Updated at 10:32 a.m. on Monday, Feb. 9, 2026
Turns out the Underground Music Showcase didn’t die last year.
Instead, organizers have announced Denver’s longstanding festival will be reborn in 2026 at a new location: the River North Art District.
The music festival’s most recent organizers — the youth music nonprofit Youth on Record and the event company Two Parts — hinted UMS was over in 2025. It would certainly, they said, be the last festival anytime soon on South Broadway – and maybe even the last time UMS would be a festival.
“Truly, it was a coin toss after the last one if this was ever going to happen again,” Two Parts CEO Keanan Stoner said in a Friday interview.
In 2018, Two Parts and Youth on Record bought UMS and committed to paying artists higher wages. Over the years, they invested money in monitoring for climate change, preparing for emergencies, instituting new safety programs and being ready for potential fentanyl overdoses, Youth on Record CEO Jami Duffy told Denverite last year.
Running a festival ethically and safely simply cost more than the organizations were bringing in.
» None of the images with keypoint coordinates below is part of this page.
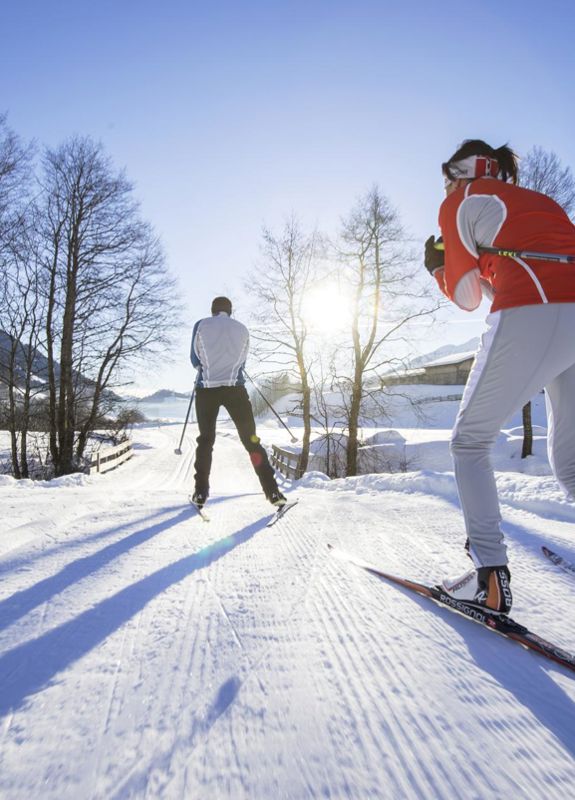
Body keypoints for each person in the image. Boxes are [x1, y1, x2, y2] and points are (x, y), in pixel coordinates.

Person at [424, 139, 575, 614]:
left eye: (446, 177)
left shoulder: (459, 202)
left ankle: (489, 578)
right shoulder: (538, 201)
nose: (444, 187)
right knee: (570, 459)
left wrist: (437, 268)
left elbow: (469, 296)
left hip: (536, 308)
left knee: (469, 442)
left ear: (458, 172)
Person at [190, 296, 286, 509]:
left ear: (212, 309)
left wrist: (208, 368)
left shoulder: (201, 325)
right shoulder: (242, 329)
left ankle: (200, 493)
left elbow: (194, 360)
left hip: (207, 389)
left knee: (206, 441)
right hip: (235, 389)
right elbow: (242, 360)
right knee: (251, 441)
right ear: (230, 311)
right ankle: (273, 491)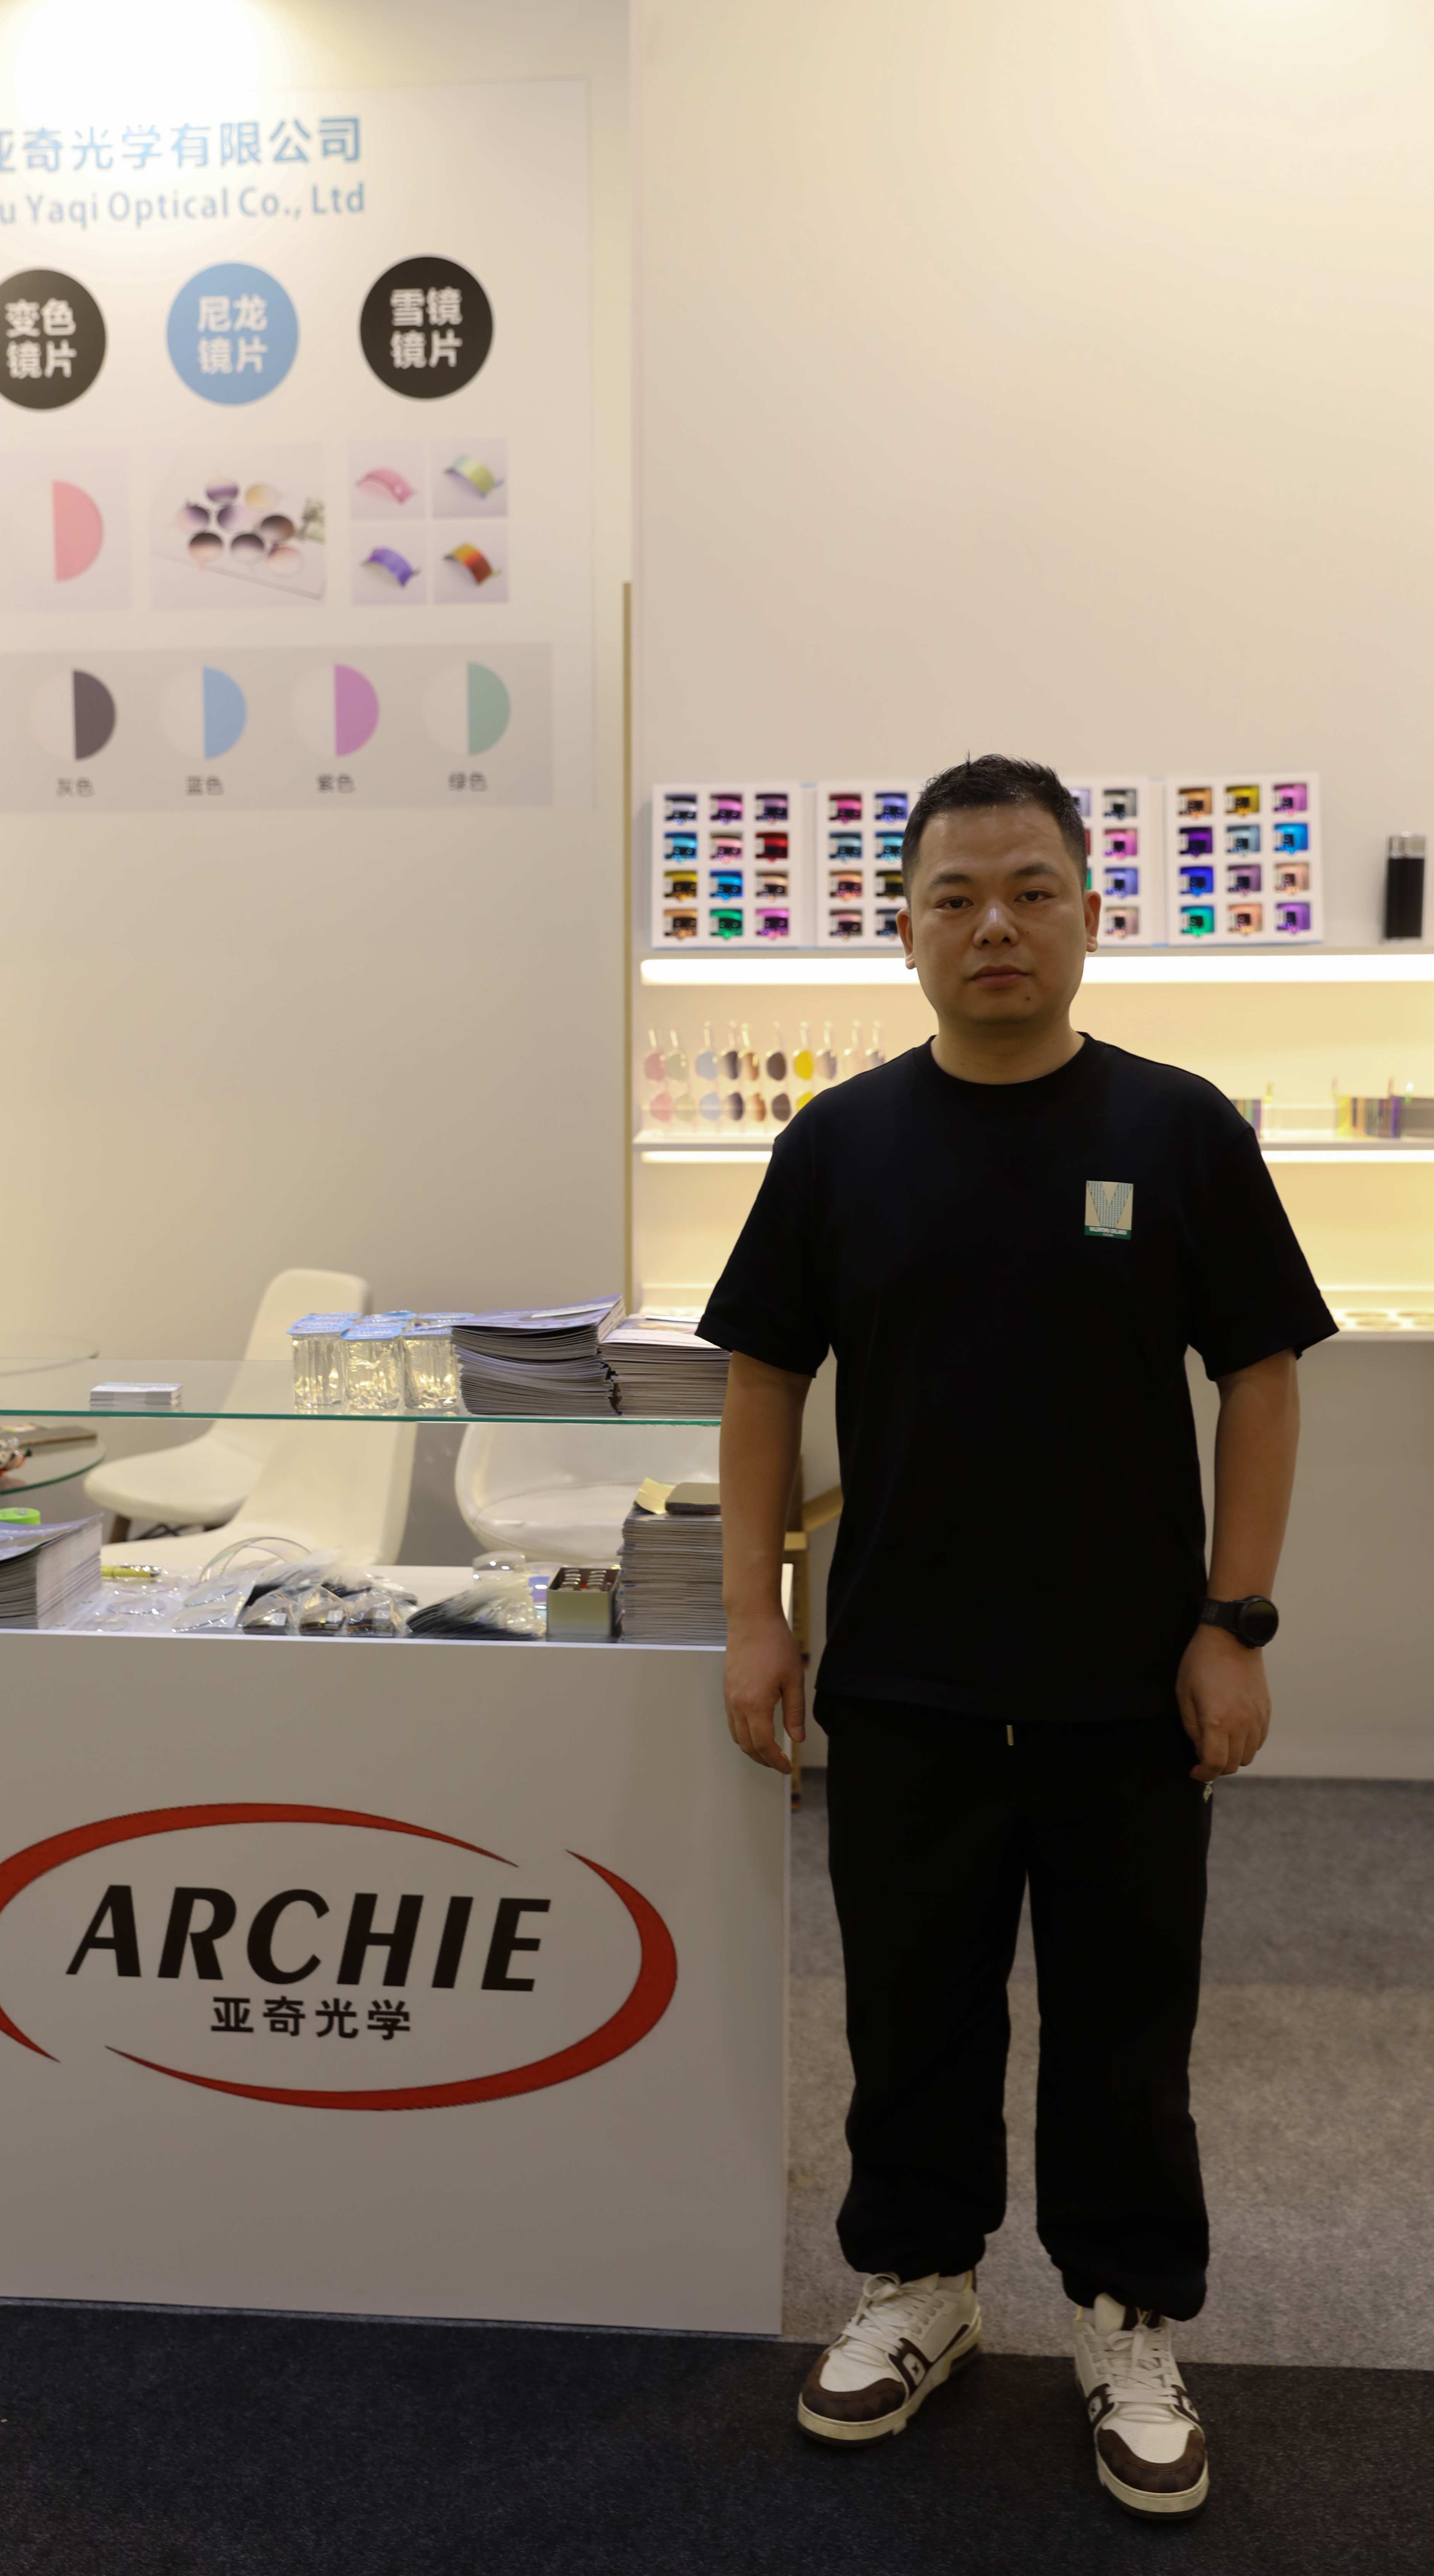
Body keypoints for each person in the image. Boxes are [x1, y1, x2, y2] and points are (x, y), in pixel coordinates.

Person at [699, 754, 1335, 2522]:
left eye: (1031, 890)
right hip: (902, 1676)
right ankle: (919, 2282)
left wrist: (1233, 1621)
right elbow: (761, 1384)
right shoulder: (837, 1145)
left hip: (1126, 1686)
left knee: (1127, 2023)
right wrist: (754, 1615)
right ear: (902, 931)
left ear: (1087, 917)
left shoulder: (1179, 1131)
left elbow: (1261, 1378)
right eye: (956, 897)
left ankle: (1127, 2317)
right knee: (910, 2011)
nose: (995, 924)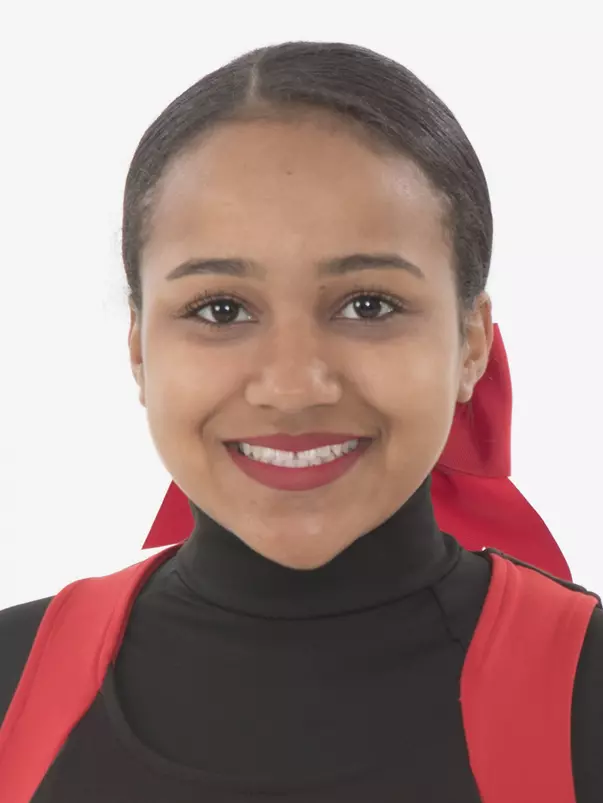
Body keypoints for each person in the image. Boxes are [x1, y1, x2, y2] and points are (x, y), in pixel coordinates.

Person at [0, 41, 601, 802]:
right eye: (220, 309)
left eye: (367, 305)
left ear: (471, 344)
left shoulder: (589, 695)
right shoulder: (8, 677)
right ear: (138, 346)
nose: (292, 386)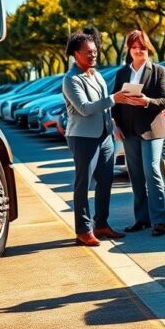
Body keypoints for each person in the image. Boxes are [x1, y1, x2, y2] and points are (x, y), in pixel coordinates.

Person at [63, 31, 136, 246]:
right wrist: (115, 98)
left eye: (95, 52)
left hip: (104, 136)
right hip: (83, 137)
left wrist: (114, 124)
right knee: (83, 183)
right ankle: (83, 230)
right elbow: (85, 108)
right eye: (88, 53)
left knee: (106, 181)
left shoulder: (95, 74)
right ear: (76, 54)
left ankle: (101, 224)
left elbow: (104, 106)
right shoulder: (71, 79)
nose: (93, 55)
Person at [111, 30, 165, 236]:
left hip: (152, 131)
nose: (139, 51)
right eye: (135, 47)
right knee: (136, 176)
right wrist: (116, 125)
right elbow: (116, 103)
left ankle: (159, 220)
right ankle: (142, 219)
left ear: (148, 49)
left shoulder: (158, 71)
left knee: (152, 171)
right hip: (128, 131)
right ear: (129, 49)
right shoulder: (122, 73)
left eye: (143, 47)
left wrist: (148, 102)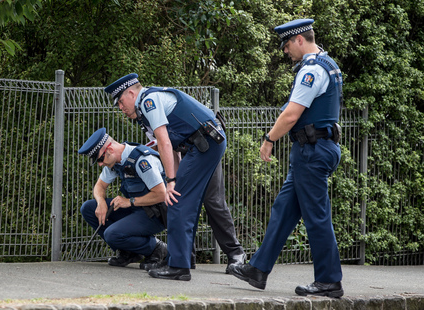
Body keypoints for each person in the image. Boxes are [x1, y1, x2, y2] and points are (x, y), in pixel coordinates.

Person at [228, 19, 344, 298]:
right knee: (283, 210)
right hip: (312, 150)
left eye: (287, 44)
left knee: (316, 217)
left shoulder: (312, 71)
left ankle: (329, 281)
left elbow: (291, 114)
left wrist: (269, 140)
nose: (284, 50)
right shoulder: (326, 64)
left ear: (300, 40)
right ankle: (258, 269)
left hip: (312, 152)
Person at [105, 73, 228, 281]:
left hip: (206, 143)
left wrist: (171, 181)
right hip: (199, 145)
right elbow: (173, 148)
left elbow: (164, 142)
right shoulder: (145, 109)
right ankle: (180, 260)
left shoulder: (149, 102)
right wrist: (175, 179)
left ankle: (179, 266)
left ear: (131, 93)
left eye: (121, 101)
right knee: (178, 199)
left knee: (177, 200)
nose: (120, 107)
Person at [144, 135, 246, 273]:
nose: (123, 111)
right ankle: (184, 258)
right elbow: (170, 147)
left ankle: (236, 253)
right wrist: (175, 180)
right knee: (181, 201)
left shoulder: (156, 113)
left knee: (213, 201)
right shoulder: (146, 120)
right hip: (187, 151)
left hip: (206, 146)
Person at [78, 128, 168, 268]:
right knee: (89, 208)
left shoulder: (142, 160)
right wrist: (101, 202)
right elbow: (99, 187)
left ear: (110, 149)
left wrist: (129, 201)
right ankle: (129, 252)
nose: (101, 164)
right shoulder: (114, 162)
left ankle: (157, 248)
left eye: (100, 159)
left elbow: (162, 194)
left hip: (154, 213)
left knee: (112, 234)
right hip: (135, 209)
Duffy needed her nonprofit to refocus on its work with youth and get out of the festival business.
“UMS was a critical part of Youth on Record’s story, but ultimately young creatives are our North Star,” Duffy wrote in a recent statement. “The transition out of the co-ownership and management of UMS allows us to meet this moment in our city and in our nation. Young people and families urgently need more support, access to meaningful work and creative spaces, and protection at a time when their basic freedoms and lives are on the line.”
Youth on Record plans to partner with the state's music and sports industries to build new job opportunities for young people.
"We will also work with community organizations, mutual aid networks, immigrant rights organizations, and young leaders to respond to direct threats to our work, our students, and our freedoms. This will require our full focus for the foreseeable future," Duffy wrote.
A new owner
Across town, the RiNo Business Improvement District saw the festival’s departure from South Broadway as an opportunity. The board of directors asked the festival owners if they would be interested in moving the festival to the struggling art district – once home to a thriving DIY arts scene, but now known best for a freshly developed string of vacant office buildings and spendy apartments.
Two Parts had identified in internal discussions what was needed to save UMS: money, a partner with creative juice and marketing power. The RiNo offer checked those boxes, Stoner said. The district signed up to take a 50 percent stake in the festival.

UMS will now take place in all-new venues, at all-new stages and with new experiences in a new neighborhood, Stoner said. But which venues, which artists and how the festival will collaborate with the RiNo Arts District (now a separate entity from the BID) are all still up in the air.
“We really want to carry forward a UMS that people can recognize the experience of even if the scene and setting looks entirely different,” Stoner said. “We still plan on multiple outdoor stages, a dozen plus venues spread throughout the district.”
Throwing a music festival in RiNo comes with challenges
Compared to South Broadway, venues are spread far apart throughout the sprawling district. Train tracks divide the neighborhood. And some areas aren’t exactly walkable.
But Terry Madeksza, the BID’s new head, says making transportation between venues efficient is a top priority. Organizers are working on a mix of micromobility solutions and shuttles.
RiNo’s music scene is dominated by Mission Ballroom, AEG’s signature venue. UMS is unsure whether it will be collaborating with the entertainment giant that has an outsized role in the city’s music scene.

In the past, UMS has largely operated independently from AEG and Live Nation, the two international entertainment companies that dominate venues and city contracts. This year, the festival is open to a conversation with the group, though Stoner also maintains the festival will continue to be independent.
“I think we want everybody to know that this is not the commercialization or corporatization of UMS,” he said. “This is still a festival for the artists, and this is a festival for Denver.”
Madeksza says she hopes the festival brings fresh energy to RiNo. She expects bands to play in traditional venues, but also in surprising spaces that don’t normally host music. The idea is to introduce audiences to both local artists and local businesses.
“It is absolutely about the festival,” she said. “It is also about highlighting some of the incredible things going on in RiNo.”
UMS plans to bring 10,000 guests to see more than 200 performers, July 24-26, 2026, across RiNo.
For more information, go to the festival website.
Editor's note: This story has been updated with additional commentary from Youth on Record head Jami Duffy.